View: https://youtu.be/_rPlmD7Nk4c?si=7Gn-_tmEZzomlSy9
Thank the Great Serpent that Starfield doesn't make me waste my time doing that every time! This was a really valuable watch to remind us all that the idea that Starfield was ever going to be a boring space sim with this kind of mechanic was always utterly stupid. Can you imagine the sub-60 IQ of someone who'd complain about this kind of tedious grind not being in a role-playing game like Starfield or Mass Effect, where it has no place? “Skyrim doesn't make me personally fletch every arrow, 0/10 literally unplayable”. Baffling that that is the level that so many idiots on Twitter and Reddit have sunk to in their desperation to find something to hate about Starfield.
 

Sarafan

Community Contributor
Thank the Great Serpent that Starfield doesn't make me waste my time doing that every time! This was a really valuable watch to remind us all that the idea that Starfield was ever going to be a boring space sim with this kind of mechanic was always utterly stupid. Can you imagine the sub-60 IQ of someone who'd complain about this kind of tedious grind not being in a role-playing game like Starfield or Mass Effect, where it has no place? “Skyrim doesn't make me personally fletch every arrow, 0/10 literally unplayable”. Baffling that that is the level that so many idiots on Twitter and Reddit have sunk to in their desperation to find something to hate about Starfield.
I understand your arguments, but keep in mind that this can be an option, not a necessity. If someone wants to manually land on a planet then let him do this. If you want fast travel, no problem! I don't want the manual landing mechanics to replace fast travel completely. Both systems can function simultaneously. The only reason Bethesda haven't implemented manual landing are the engine limitations and development time. Creation Engine was very good in Skyrim, but that was almost 12 years ago. Damn, it was still nice in Fallout 4 in 2015, but you could already then see its limitations, especially in areas with large buildings.
If you want to waste a lot of time flying somewhere, I recently learned it is possible to fly from one planet to another in space in Starfield, it just takes a couple of hours.
Yes you can, but the final effect won't be as you expect it to be. ;) Basically if you try to fly manually from one planet to another, you'll experience a growing planet with extremely blurred textures and you can fly through it. So it's pointless. You're limited to fast travel. Pretty much the same as in The Outer Worlds, but with less game content density per square kilometer. ;) It's still a very good game. I don't deny it. The engine limitations are becoming really annoying though. Probably Bethesda won't drop it before TES VI is released, so... :p
 

Brian Boru

King of Munster
Moderator
keep in mind that this can be an option, not a necessity. […] Both systems can function simultaneously.
No, this is a common fallacy. You even touch later on one reason yourself: the enormous cost of implementing this. It would not be a good use of resources for Bethesda to waste money adding in this system which is grossly inappropriate to an RPG, and only belongs in hardcore space sims, which this is absolutely not supposed to be. If you want to play a hardcore space sim, there are other games that do that. Starfield is not a space sim.

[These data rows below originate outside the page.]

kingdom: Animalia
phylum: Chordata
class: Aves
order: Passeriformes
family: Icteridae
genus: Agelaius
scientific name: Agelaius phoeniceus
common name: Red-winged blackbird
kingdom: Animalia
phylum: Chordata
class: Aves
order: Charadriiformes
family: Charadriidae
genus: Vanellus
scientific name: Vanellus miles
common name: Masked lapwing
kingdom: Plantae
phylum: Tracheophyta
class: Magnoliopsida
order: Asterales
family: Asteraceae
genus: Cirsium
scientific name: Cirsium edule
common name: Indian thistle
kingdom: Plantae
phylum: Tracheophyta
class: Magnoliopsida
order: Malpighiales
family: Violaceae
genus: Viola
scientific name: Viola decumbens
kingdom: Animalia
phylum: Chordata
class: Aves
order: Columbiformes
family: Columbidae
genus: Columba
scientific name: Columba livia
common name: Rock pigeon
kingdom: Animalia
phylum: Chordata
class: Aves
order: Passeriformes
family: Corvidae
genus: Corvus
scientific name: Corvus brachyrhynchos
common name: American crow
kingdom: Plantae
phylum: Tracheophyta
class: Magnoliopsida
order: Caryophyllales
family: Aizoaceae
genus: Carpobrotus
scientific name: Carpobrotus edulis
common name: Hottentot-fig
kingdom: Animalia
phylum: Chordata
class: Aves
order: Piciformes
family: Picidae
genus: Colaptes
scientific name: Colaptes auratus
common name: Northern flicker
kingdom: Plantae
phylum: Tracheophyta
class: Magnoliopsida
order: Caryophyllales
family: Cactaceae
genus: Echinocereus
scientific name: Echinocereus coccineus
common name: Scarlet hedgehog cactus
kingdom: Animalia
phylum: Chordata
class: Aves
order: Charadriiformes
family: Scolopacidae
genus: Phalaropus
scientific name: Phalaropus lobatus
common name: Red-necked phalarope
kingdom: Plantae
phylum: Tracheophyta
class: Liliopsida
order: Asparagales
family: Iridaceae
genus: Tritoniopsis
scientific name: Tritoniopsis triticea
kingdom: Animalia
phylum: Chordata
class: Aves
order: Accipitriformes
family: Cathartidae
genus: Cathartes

The other reason why it's a fallacy, and in my opinion the more important one, is that if you add contradictory systems to a game as “options”, the result is invariably to muddy the experience and leave neither a satisfying implementation. Your old indie game could do tedious landing sequences competently to please those who want that because that was what it was focussed on. Starfield already has a huge number of systems, and it's amazing that we got manual spaceflight implemented at all—Mass Effect didn't even do that, but I never heard anyone moan about that. (If anything, people moaned more about the existence of the bit of Mass Effect that was most like it, the MAKO.) Trying to balance the game around two contradictory systems is impossible.